Потом сел за стол и написал письмо Платону Львовичу. Не тебе, Кати, а ему. Тебе я писал из Портсмута, ты помнишь, о том, что у нас много работы, что мы надеемся справиться с нашей задачей и что, несмотря на сильную жару, я чувствую себя превосходно. Кати, я скрыл от тебя свое унижение. С самого начала. Чтобы избавить тебя от беспокойства, И потому, и потому. Но главным образом просто из-за того, что мне стыдно было признаться в своем унижении. Я излил душу Платону Львовичу и написал обо всем. Выложил всю свою горечь. Кати, сейчас мне стыдно и за нее. Да-а, я швырнул ботинки в угол, со злостью сорвал с себя рубашку, накинул на голые плечи мокрое полотенце и в номере отеля «Вентворт» написал обо всем Платону Львовичу: что мое положение смешно и ужасно, что мое положение на самом деле уже давно, все время смешно и ужасно, что вечное подозрение, неблагодарность, небрежение убивают меня. Ну, я не писал этого, наслаждаясь самобичеванием в духе Достоевского, копаясь в своей душевной боли, но все же с беспощадностью, до которой я никогда прежде не доходил. Что теперь с меня хватит. Я написал: «Теперь я уезжаю отсюда в Петербург, поставлю на всем крест и до первого января покину Россию. Где угодно в Европе я найду для себя более достойное применение, чем у нас».
Но, Кати, и мое унижение не дано было мне испытать до конца. На следующий вечер я пошел к Витте прощаться.
— То есть как?! Нет, нет, Федор Федорович. Не может быть и речи о вашем отъезде. Завтра начнется борьба по поводу контрибуции. Вы обязательно должны присутствовать. Да-да. Я заставил японцев согласиться на ваше присутствие.
Что мне оставалось делать? Может быть, следовало отказаться. Во имя своей человеческой суверенности. Но я не отказался. Не знаю, обрадовался ли я, что ради государственной необходимости меня подобрали со дна сточной канавы?

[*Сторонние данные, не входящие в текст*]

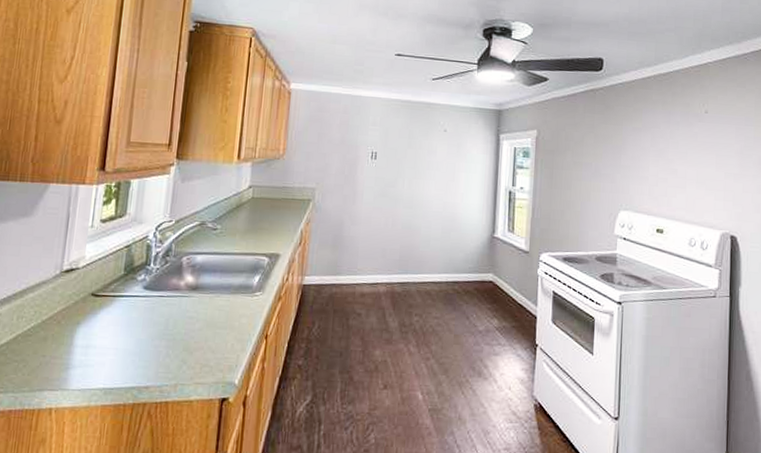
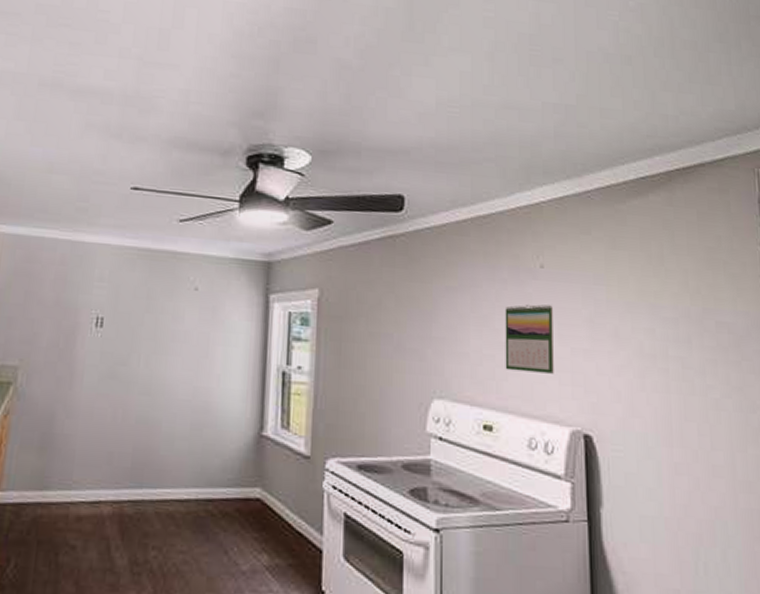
calendar: none [675,141,713,192] -> present [505,304,554,374]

О боже! Да, я не скрываю, все-таки мне было приятно, что в самый рискованный момент в интересах России мне дали возможность идти в огонь. Я принял участие в двух заседаниях, обсуждавших требуемые Японией контрибуции. И вдруг, вопреки всем нашим ожиданиям, японцы уступили. О, я не думаю, что их уступчивость была результатом одного только моего присутствия. Кати, может быть, в такой же мере (а может быть, в еще большей) это было заслугой Розена… Кати, мне приятно, я испытываю чувство большого освобождения от того, что смог сейчас об этом подумать про себя, а завтра в Сестрорецке, на скамейке из белых реек, смогу сказать тебе — это заслуга Розена. Таким образом, что в качестве нашего посла он информировал Рузвельта о несговорчивости японцев, и Рузвельт навязал свою волю Комуре. Может быть, и так. Кстати, Витте все время подозревал Рузвельта в симпатии к японцам, но я считаю это подозрение близорукостью. По собственному мнению, Витте в такой мере воплощал величие Российской империи, что его раздражало даже то, что официальная и нейтральная Америка одинаково обращалась с нами и с японцами. Возможно, не для его ума, но, во всяком случае, для его чувств Америка должна была бы на каждом шагу церемониально предпочитать нас Японии. Это мешало и его отношению к Рузвельту. В действительности же Рузвельт слишком серьезно опасался роста японского влияния на Тихом океане, чтобы симпатизировать Японии в той мере, которая могла бы нас тревожить.
Кстати, как только Витте взял меня на заседание, вся делегация словно оттаяла по отношению ко мне. Как бы сказать: самым благодарным, самым смехотворным образом. И Розен сразу же позвал меня вместе с ним проработать протоколы предыдущих заседаний. Разве мне следовало ответить, что я не пойду?
Дня через два Витте сказал, что теперь нужно выработать окончательную редакцию мирного договора, что с японской стороны это берет на себя сам Комура, а с нашей стороны это надлежит сделать мне. Разве мне следовало сказать, что я не согласен?